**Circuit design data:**
'''

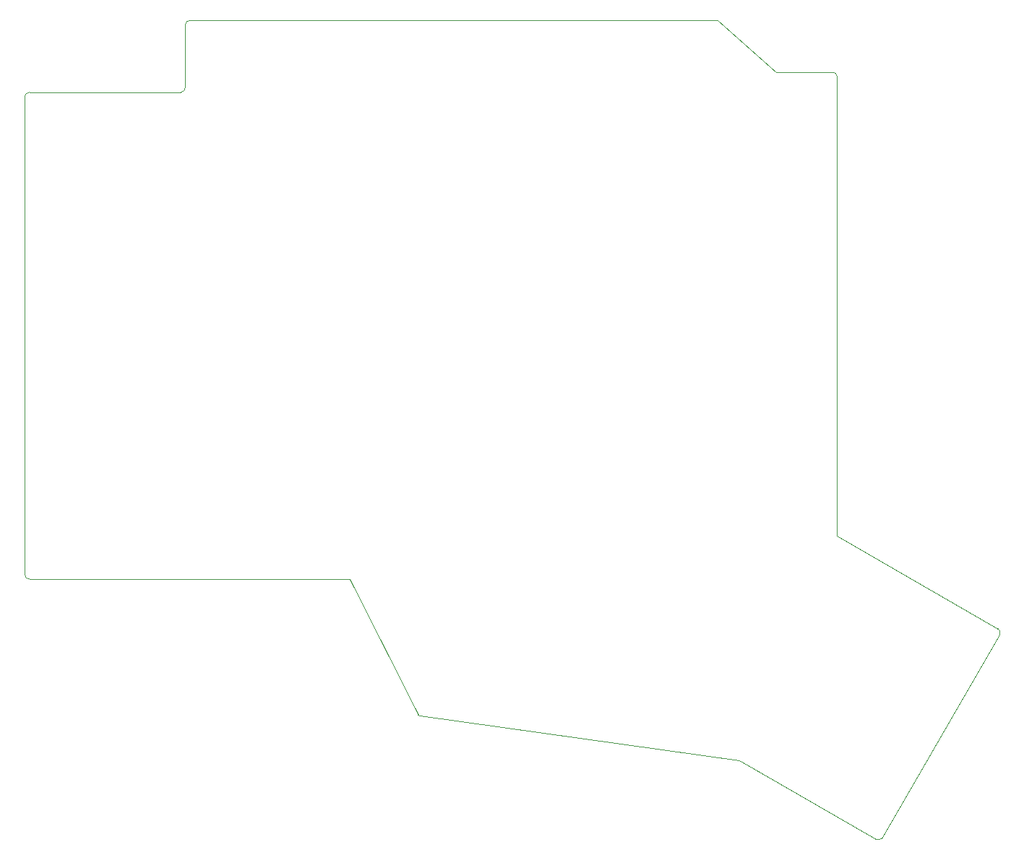
<source format=gbr>
G04 #@! TF.GenerationSoftware,KiCad,Pcbnew,(5.1.5-0-10_14)*
G04 #@! TF.CreationDate,2020-04-20T20:44:16-04:00*
G04 #@! TF.ProjectId,minidox-routed,6d696e69-646f-4782-9d72-6f757465642e,rev?*
G04 #@! TF.SameCoordinates,Original*
G04 #@! TF.FileFunction,Profile,NP*
%FSLAX46Y46*%
G04 Gerber Fmt 4.6, Leading zero omitted, Abs format (unit mm)*
G04 Created by KiCad (PCBNEW (5.1.5-0-10_14)) date 2020-04-20 20:44:16*
%MOMM*%
%LPD*%
G04 APERTURE LIST*
%ADD10C,0.050000*%
G04 APERTURE END LIST*
D10*
X171251211Y-179622383D02*
G75*
G02X171399199Y-180289201I-283811J-412817D01*
G01*
X157613418Y-204144212D02*
G75*
G02X156946600Y-204292200I-412817J283811D01*
G01*
X57734200Y-173786800D02*
G75*
G02X57200800Y-173253400I0J533400D01*
G01*
X57175400Y-117271800D02*
G75*
G02X57734200Y-116713000I558800J0D01*
G01*
X75996800Y-116154200D02*
G75*
G02X75438000Y-116713000I-558800J0D01*
G01*
X75996800Y-108813600D02*
G75*
G02X76555600Y-108254800I558800J0D01*
G01*
X151815800Y-114325400D02*
G75*
G02X152374600Y-114884200I0J-558800D01*
G01*
X57175400Y-117271800D02*
X57200800Y-173253400D01*
X75438000Y-116713000D02*
X57734200Y-116713000D01*
X75996800Y-108813600D02*
X75996800Y-116154200D01*
X95275400Y-173786800D02*
X103301800Y-189732638D01*
X57734200Y-173786800D02*
X95275400Y-173786800D01*
X103454200Y-189814200D02*
X140868400Y-195021200D01*
X103454200Y-189814200D02*
G75*
G02X103301800Y-189732638I0J183162D01*
G01*
X156946600Y-204292200D02*
X140868400Y-195021200D01*
X171399199Y-180289201D02*
X157613418Y-204144212D01*
X135382000Y-108254800D02*
X76555600Y-108254800D01*
X138328400Y-108254800D02*
X145237200Y-114325400D01*
X135382000Y-108254800D02*
X138328400Y-108254800D01*
X151815800Y-114325400D02*
X145237200Y-114325400D01*
X152374600Y-168706800D02*
X152374600Y-114884200D01*
X171251211Y-179622383D02*
X152374600Y-168706800D01*
M02*

</source>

'''

Among the lines above, find those with the word "APERTURE". Copy them.

G04 APERTURE LIST*
G04 APERTURE END LIST*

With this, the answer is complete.